Which type of skin cancer is most common in California, New Jersey, and New York?

Basal cell carcinoma is the most common type in all three states, but California leads the nation in new melanoma cases, making melanoma awareness especially important there.

What are the first signs of skin cancer?

A new spot, a sore that does not heal within three weeks, or a mole that changes color, size, or shape are the most common early warning signs, particularly if it bleeds or has irregular borders.

How often should you get your skin checked for cancer?

Most dermatologists recommend a full body skin check once a year for average-risk adults, and more frequently if you have fair skin, a personal or family history of skin cancer, or live in a higher-risk state like California or New Jersey.

Is SPF 50 sunscreen much better than SPF 30?
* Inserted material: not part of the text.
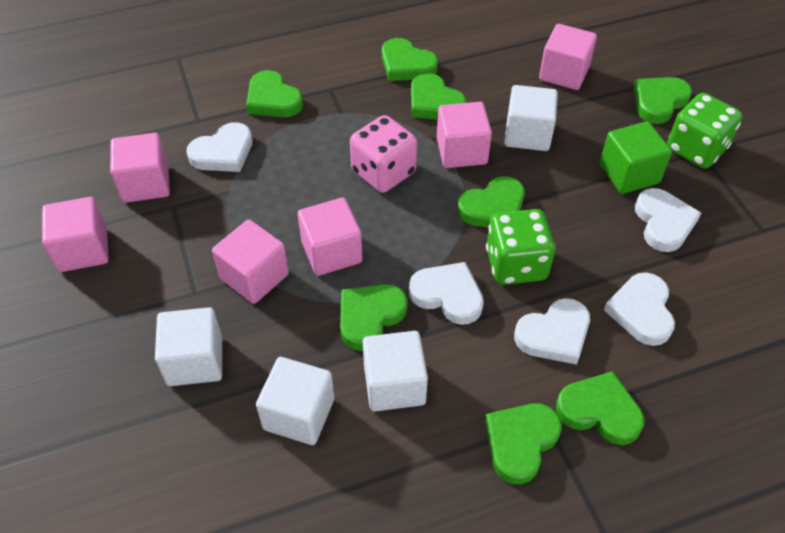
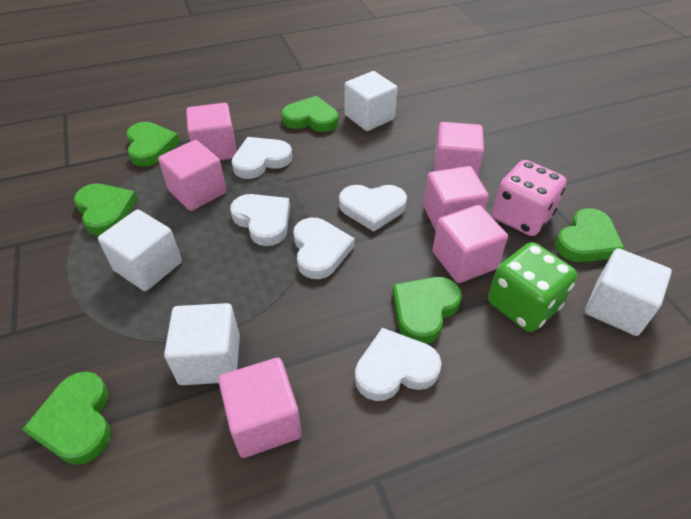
green cube: [600,121,672,194] = 1 -> none = 0
green dice: [486,209,555,285] [667,93,743,168] = 2 -> [488,242,577,332] = 1
green heart: [246,70,303,117] [340,284,407,351] [382,38,438,81] [411,73,467,120] [458,176,525,228] [485,403,562,484] [556,371,644,445] [633,77,692,124] = 8 -> [22,372,111,465] [74,184,138,236] [126,122,180,167] [282,96,338,132] [392,277,462,344] [555,208,625,262] = 6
SPF 30 blocks about 97% of UVB rays while SPF 50 blocks roughly 98%, a minimal difference. Pairing either with shade, protective clothing, and consistent reapplication is far more effective than relying on a higher SPF number alone.

Are certain skin cancers more dangerous than others?

Yes. Melanoma is the most dangerous because it can spread rapidly to other organs, while BCC and SCC are far less likely to be life-threatening when caught early, though both require prompt professional treatment to prevent local damage and, in the case of SCC, potential spread.